I am visiting my mother and sister in California. Reading the Los Angeles Times is one of the small pleasures I take from my trip.
On Sunday, July 14th the Times ran an article written by Steve Lopez. Mr. Lopez’s subject was Johnnye Valien. Mrs. Valien is eighty-seven years old, a widowed mother of three, a retired Los Angles Parks Department employee, and the reigning world record-holder for women 85-90 in the in the pole vault.
In 2002 Johnnye Valien was inducted into the Masters Track Hall of Fame. She has set world records in the pole vault and the long jump. Mrs. Valien has set American records in the shot put, high jump and 100 meters. She still holds age-group world records in the 80-and 300-meter hurdles and the seven-event heptathlon.

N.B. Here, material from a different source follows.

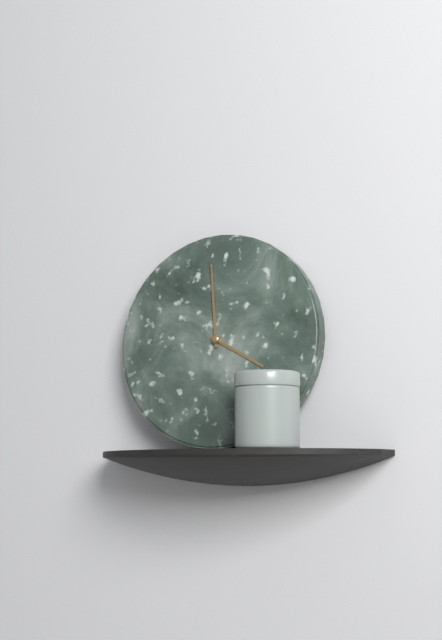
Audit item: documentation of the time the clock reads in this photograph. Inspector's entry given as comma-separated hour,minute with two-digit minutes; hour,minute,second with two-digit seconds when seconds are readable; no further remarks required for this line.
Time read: 3,59
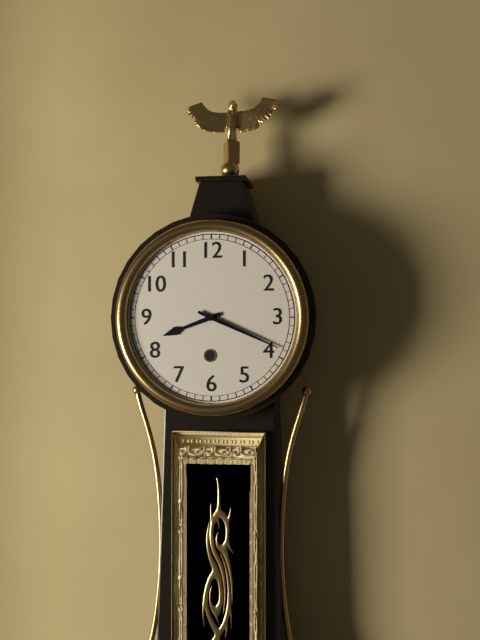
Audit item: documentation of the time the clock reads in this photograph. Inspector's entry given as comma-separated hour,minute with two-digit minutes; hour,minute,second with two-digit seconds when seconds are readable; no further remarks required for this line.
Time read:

It took Mr. Lopez several attempts before he managed to secure the interview, which was conducted at a West Los Angeles College all-comers track meet. Mrs. Valien has turned down Sports Illustrated. She didn’t want the fuss of getting her house ready for the interview.
She didn’t start participating in masters track until 1988, twenty-four years ago.
Mrs. Valien isn’t sure track is her best sport. Skiing is her true passion. She takes great pride in her ski trophies.
Mrs. Valien ran track at Tuskegee University. Seven of her teammates made the 1948 Olympic team. Mr. Lopez felt not making the Olympic team is the reason Mrs. Valien is still chasing her track dreams.
Johnnye Valien is just another ordinary woman living an extraordinary life.
This is someone who didn’t let a number tell her what she should and shouldn’t do. She continues to pursue her passions and take joy from living each day.
We need to heed Johnnye Valien’s message. Keep chasing your dream. It is in your reach.